Questionado pela “TSF” sobre as alegadas comparações a um segundo Yanis Varoufakis, o ex-presidente do Eurogrupo disse que não acha a crítica justa. Porém, acredita que o ministro das Finanças demissionário ainda não ultrapassou os dogmas sobre a austeridade.

Yves Herman / Reuters

O ex-presidente do Eurogrupo Jeroen Dijsselbloem considera que o mandato de Mário Centeno na liderança de grupo de ministros das Finanças da zona euro “tem sido um período com as suas complexidades específicas” e diz que o colega tem realizado um trabalho “construtivo”.

No entanto, acredita que o ministro das Finanças demissionário ainda não ultrapassou os dogmas do Eurogrupo sobre a austeridade. “Acompanhei a política orçamental dele, muito proximamente, e ele manteve um orçamento muito restrito, em Portugal”, afirmou o ex-responsável pela pasta das Finanças holandesa, em entrevista à “TSF”.

Questionado pela rádio sobre as alegadas comparações de Mário Centeno a um segundo Yanis Varoufakis, Jeroen Dijsselbloem disse que não acha a crítica justa.

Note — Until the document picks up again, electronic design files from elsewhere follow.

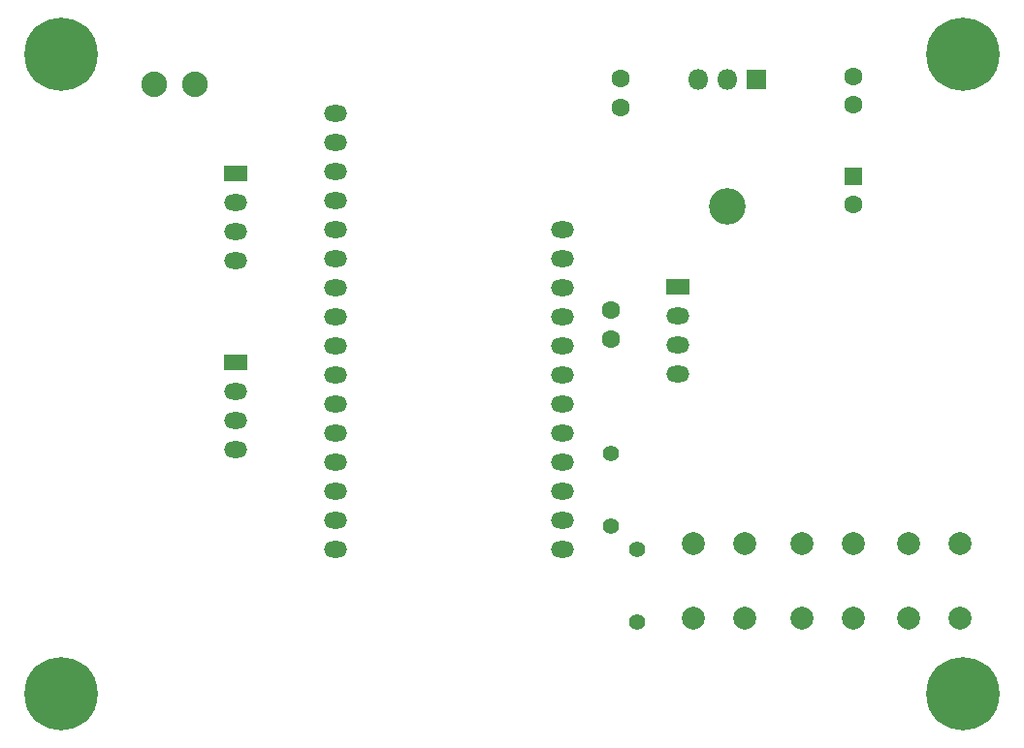
<source format=gbr>
%TF.GenerationSoftware,KiCad,Pcbnew,(5.99.0-3636-gf745036d8)*%
%TF.CreationDate,2020-10-30T20:07:45-04:00*%
%TF.ProjectId,waxMelter,7761784d-656c-4746-9572-2e6b69636164,rev?*%
%TF.SameCoordinates,Original*%
%TF.FileFunction,Soldermask,Top*%
%TF.FilePolarity,Negative*%
%FSLAX46Y46*%
G04 Gerber Fmt 4.6, Leading zero omitted, Abs format (unit mm)*
G04 Created by KiCad (PCBNEW (5.99.0-3636-gf745036d8)) date 2020-10-30 20:07:45*
%MOMM*%
%LPD*%
G01*
G04 APERTURE LIST*
%ADD10O,1.800000X1.800000*%
%ADD11R,1.800000X1.800000*%
%ADD12O,3.200000X3.200000*%
%ADD13R,2.000000X1.440000*%
%ADD14O,2.000000X1.440000*%
%ADD15C,1.600000*%
%ADD16C,6.400000*%
%ADD17C,1.422400*%
%ADD18R,1.600000X1.600000*%
%ADD19C,2.235200*%
%ADD20C,2.000000*%
G04 APERTURE END LIST*
D10*
%TO.C,U1*%
X111506000Y-61914667D03*
X114046000Y-61914667D03*
D11*
X116586000Y-61914667D03*
D12*
X114046000Y-73014667D03*
%TD*%
D13*
%TO.C,U4*%
X71120000Y-86614000D03*
D14*
X71120000Y-89154000D03*
X71120000Y-91694000D03*
X71120000Y-94234000D03*
%TD*%
%TO.C,U2*%
X99644200Y-75057000D03*
X99644200Y-77597000D03*
X99644200Y-80137000D03*
X99644200Y-82677000D03*
X99644200Y-85217000D03*
X99644200Y-87757000D03*
X99644200Y-90297000D03*
X99644200Y-92837000D03*
X99644200Y-95377000D03*
X99644200Y-97917000D03*
X99644200Y-100457000D03*
X99644200Y-102997000D03*
X79883000Y-64897000D03*
X79883000Y-67437000D03*
X79883000Y-69977000D03*
X79883000Y-72517000D03*
X79883000Y-75057000D03*
X79883000Y-77597000D03*
X79883000Y-80137000D03*
X79883000Y-82677000D03*
X79883000Y-85217000D03*
X79883000Y-87757000D03*
X79883000Y-90297000D03*
X79883000Y-92837000D03*
X79883000Y-95377000D03*
X79883000Y-97917000D03*
X79883000Y-100457000D03*
X79883000Y-102997000D03*
%TD*%
D15*
%TO.C,C4*%
X103886000Y-84582000D03*
X103886000Y-82082000D03*
%TD*%
D13*
%TO.C,U3*%
X71120000Y-70104000D03*
D14*
X71120000Y-72644000D03*
X71120000Y-75184000D03*
X71120000Y-77724000D03*
%TD*%
D16*
%TO.C,*%
X55880000Y-115570000D03*
%TD*%
D15*
%TO.C,C2*%
X125095000Y-61635000D03*
X125095000Y-64135000D03*
%TD*%
D17*
%TO.C,R1*%
X103886000Y-94615000D03*
X103886000Y-100965000D03*
%TD*%
D16*
%TO.C,*%
X134620000Y-59690000D03*
%TD*%
D17*
%TO.C,R2*%
X106172000Y-109347000D03*
X106172000Y-102997000D03*
%TD*%
D18*
%TO.C,C3*%
X125095000Y-70358000D03*
D15*
X125095000Y-72858000D03*
%TD*%
%TO.C,C1*%
X104775000Y-61849000D03*
X104775000Y-64349000D03*
%TD*%
D16*
%TO.C,*%
X134620000Y-115570000D03*
%TD*%
%TO.C,*%
X55880000Y-59690000D03*
%TD*%
D19*
%TO.C,J1*%
X67538600Y-62357000D03*
X64033400Y-62357000D03*
%TD*%
D20*
%TO.C,SW1*%
X134366000Y-102466000D03*
X134366000Y-108966000D03*
X129866000Y-102466000D03*
X129866000Y-108966000D03*
%TD*%
%TO.C,SW2*%
X125040000Y-108966000D03*
X125040000Y-102466000D03*
X120540000Y-102466000D03*
X120540000Y-108966000D03*
%TD*%
%TO.C,SW3*%
X115570000Y-108966000D03*
X115570000Y-102466000D03*
X111070000Y-102466000D03*
X111070000Y-108966000D03*
%TD*%
D13*
%TO.C,OLED1*%
X109728000Y-80010000D03*
D14*
X109728000Y-82550000D03*
X109728000Y-85090000D03*
X109728000Y-87630000D03*
%TD*%
M02*

</source>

Não penso que isso alguma vez tenha sido verdade. Mário Centeno foi desde o primeiro dia, um colega muito sério, que assumiu compromissos e a partilha de responsabilidade do Eurogrupo, muito seriamente”, afirmou.

O ex-presidente do Eurogrupo referiu também que “algumas pessoas dizem que é ainda mais difícil administrar um grupo como o Eurogrupo se não houver crise” porque não há o sentido de agir com urgência – apresentar medidas e tomar decisões no imediato.

“Durante os anos de crise, é claro, houve uma enorme quantidade de urgência. Nós precisávamos agir. Precisávamos construir uma união bancária. Precisávamos configurar o Mecanismo Europeu de Estabilidade. Precisávamos de projetar e negociar programas com diferentes países”, lembrou.